Святой Франциск Ассизский

22
18
20
22
24
26
28
30

Франциск заговорил вновь:

— А если затем, измученный голодом, застигнутый ночью, я все же буду настаивать: «Ради Бога, приюти меня хоть на эту ночь!»; и он ответит мне: «Нет, ступай в приют Крочифери»; и выйдет, держа в руках дубинку, и, схватив меня за капюшон, бросит на землю, изваляет в снегу, перебьет мне все суставы; а я терпеливо и с радостью снесу все это, думая о страданиях Христа, напиши, брат Леоне, что это и есть радость совершенная. А теперь выслушай главное. Изо всех божественных даров наилучший — способность побеждать самого себя и добровольно, с любовью к Христу, идти на страдания, переносить проклятия, бесчестья, нужду. За остальные дары Божьи мы не можем прославлять себя, они не наши, а Его, но можем прославить себя, неся крест лишений, ибо крест этот наш.

Эту беседу можно назвать одной из важнейших страниц всей христианской философии, ибо она возносит душу человеческую к высочайшим вершинам.
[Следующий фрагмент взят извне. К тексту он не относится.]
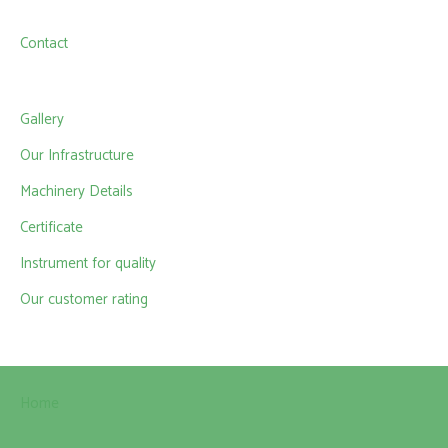
Contact
Gallery
Our Infrastructure
Machinery Details
Certificate
Instrument for quality
Our customer rating
Home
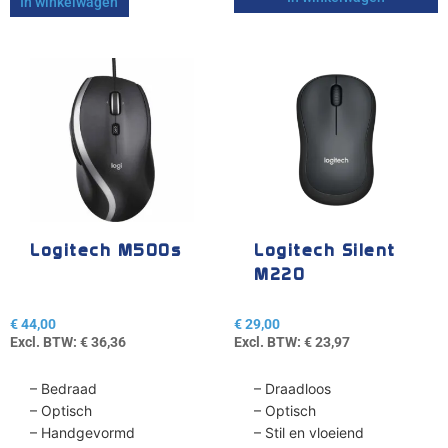
In winkelwagen
Logitech M500s
Logitech Silent
M220
€
44,00
€
29,00
Excl. BTW:
€
36,36
Excl. BTW:
€
23,97
– Bedraad
– Draadloos
– Optisch
– Optisch
– Handgevormd
– Stil en vloeiend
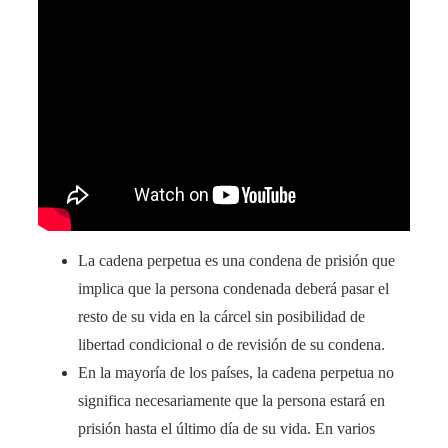
La cadena perpetua es una condena de prisión que
implica que la persona condenada deberá pasar el
resto de su vida en la cárcel sin posibilidad de
libertad condicional o de revisión de su condena.
En la mayoría de los países, la cadena perpetua no
significa necesariamente que la persona estará en
prisión hasta el último día de su vida. En varios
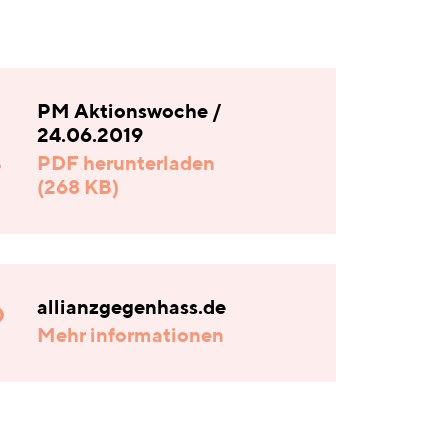
PM Aktionswoche /
24.06.2019
PDF herunterladen
(268 KB)
allianzgegenhass.de
Mehr informationen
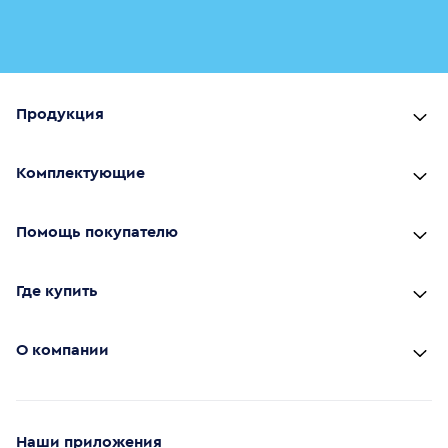
Продукция
Комплектующие
Помощь покупателю
Где купить
О компании
Наши приложения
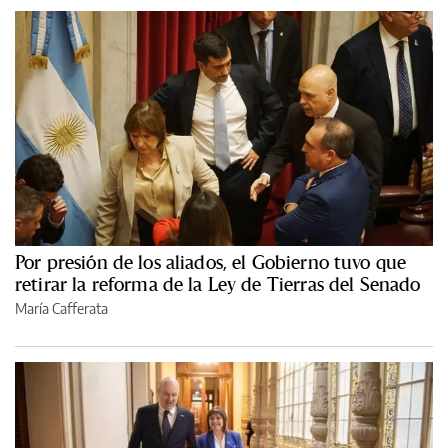
Por presión de los aliados, el Gobierno tuvo que
retirar la reforma de la Ley de Tierras del Senado
María Cafferata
Она предполагает, что ученик уже преуспел ранее — ведь, перечисляя блага, которые могут привести к радости, святой Франциск не обмолвился о тех, к которым стремиться все человечество — о здоровье, богатстве, удовольствиях, славе, — но начал с избранных, благодатных даров — святости, мудрости, чудодействия, с обращения неверных. Потом, поднимаясь выше, он говорит о торжестве Ордена и его идеи, но все это, как несовершенное, исключал из того, что могло бы привести к радости, на поиски которой он поднимался по ступеням мученичества, начиная свой путь от тяжелейших физических страданий, голода, холода, утомления в зимнюю ночь, указывает на детали — кровоточащие от льдинок ноги — и достигает самого трудного — отречения братьев, непризнания его труда, открытого презрения тех, кого он благословил и любил. Воображение его останавливало на этом, и он открыл, что человек, способный преодолеть эти тяготы с любовью и терпением, должен обрести блаженство, ибо он наделен величайшим даром Божьим — побеждать самого себя.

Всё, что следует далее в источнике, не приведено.